I wish to discuss how the finances of our country are measured and GNI* versus GDP. We moved away from speaking about GDP a while ago, yet when it comes to Europe, we still look at ourselves in GDP terms. This sometimes leaves us at a significant disadvantage. In 2019, GDP was €356 billion whereas GNI* was €214 billion, a 40% discrepancy. This is what happens when we take out the moneys from aircraft leasing, off-balance sheet transactions, the knowledge box and so on, yet we count all of that as if we have created economic value. It is a myth. It is ethereal. It does not exist. We need to get back to quantifying what we do and what we do not do.

Turning to the €750 billion EU package, we are 1% of the European project's population, but I do not believe we are getting €7.5 billion from the EU in rescue funding. I might be wrong on that.

Regarding the July stimulus, it has been said a number of times that we have to revisit VAT rates, in particular for the tourism sector. We cannot go to 0%, but we can certainly go to 5%. It might have to return to 9%, but there has to be a VAT holiday for a significant time. People say that a VAT reduction does not stimulate demand, but it certainly does not hurt demand when prices drop.

The Government must examine the issue of rents and utilities.

There are significant problems for people who are caught up in upward only rent agreements. The Government has spoken about this on a number of occasions but it has done nothing about it. We also need to identify the landlords who are profiteering at a high rate. There are a number of private companies providing student accommodation in this country that have not returned moneys to hard-pressed families and students who paid in advance for student accommodation. The Government has done nothing about this as of yet. I refer to a particular accommodation attached to University College Cork. I would appreciate if the Minister of State's officials could make inquiries into what is happening in that regard.

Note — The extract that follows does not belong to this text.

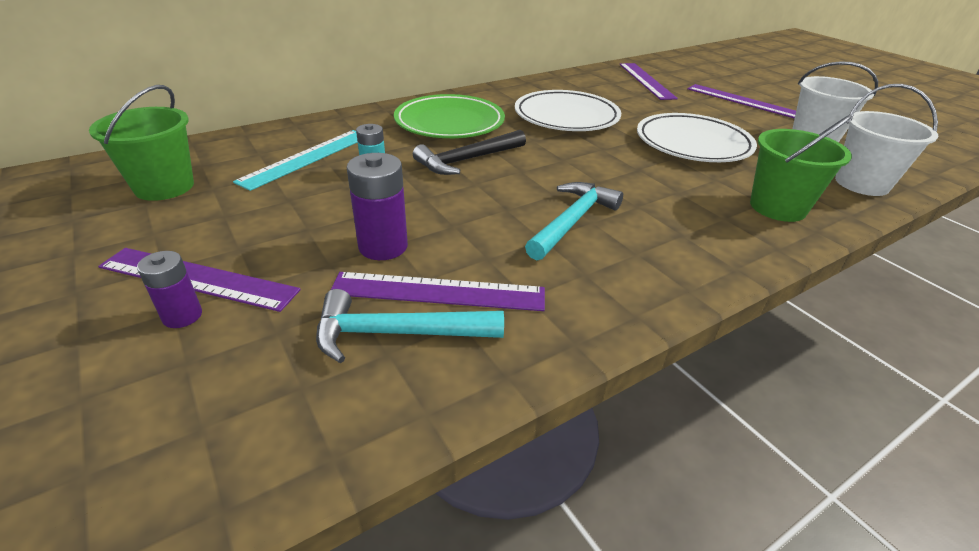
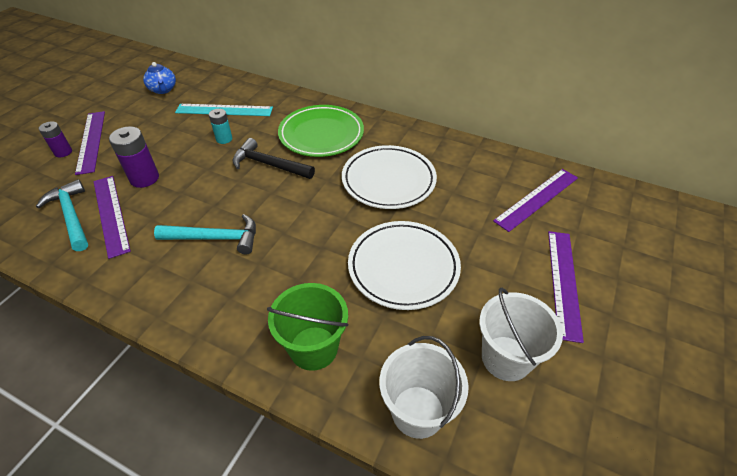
camera: 60 degrees right, 10 degrees up
(164, 187) = (163, 90): green bucket -> blue teapot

A commitment was given through the university that moneys would be returned.

On insurance, the reform of this sector has been under way since 2016. The Minister of State needs to find a means to get behind the significant problem in the sector. There are industries that are completely monopolised by one insurer such that companies have to take or leave it. We need to get on top of this issue.

Another issue is administration light, in respect of which I am sure the Minister of State is aware of the issues. If a company is not turning over in excess of €1 million it cannot afford to seek administrative assistance for its business. Essentially, it goes under and the liquidators call-in its debts. Larger companies can turnover that but small companies that are challenged, particularly in these times, need to be protected. There are plenty of provocative people in the administration area. The Government needs to consider the introduction of legislation, perhaps emergency legislation, to protect companies that are having their debts called in and being forced into liquidation.

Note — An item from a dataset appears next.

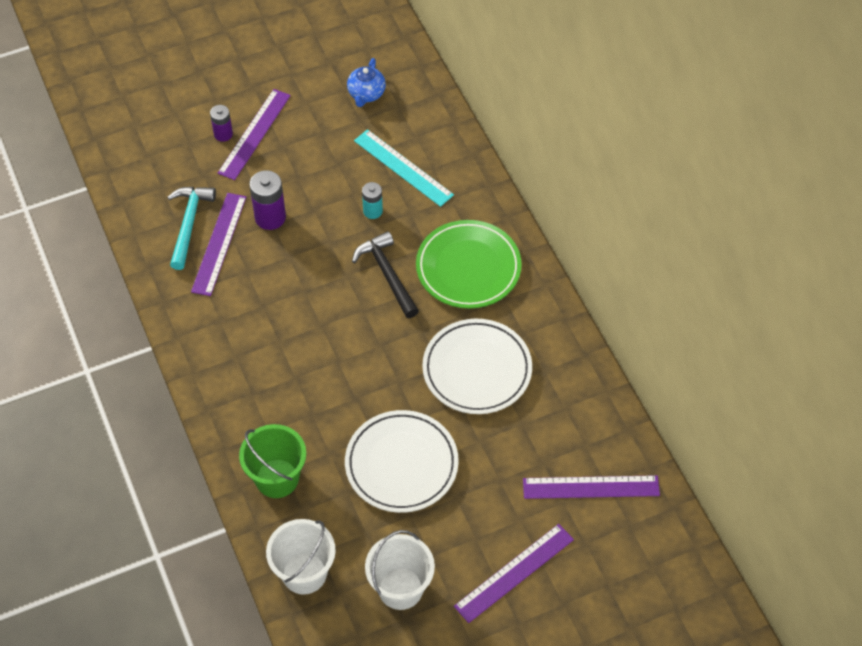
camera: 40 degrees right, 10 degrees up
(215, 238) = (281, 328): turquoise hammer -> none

On public sector procurement and the reference earlier to turbo charging a public procurement fund, the Government needs to review and radically reform public procurement, particularly within local authorities and the wider public sector. There are people in the local authorities who are drafting and awarding tenders every week. The manner in which the tenders are drafted and grouped does not favour local business. It makes no sense to me to send Government income into an area and to have people then draft tenders to send it back out again. The small business people find it too difficult to meet the tender criteria. This needs to be raised with the people who are giving out money. People working in procurement for the local authority are like customer services. They have money to give out to hard pressed businesses and we need that money to stay within the regions. An examination of the procurement process would take care of that.

Ireland has challenges, including Covid-19 and Brexit. We need to again socialise and save our commercial sector. We must save our employers and in turn to save our citizens. The time is now right for dynamic and innovative planning. I hope that this credit guarantee scheme will be the beginning. I look forward to the debate to follow in the hope that we will manage to craft legislation that will rescue our SME communities.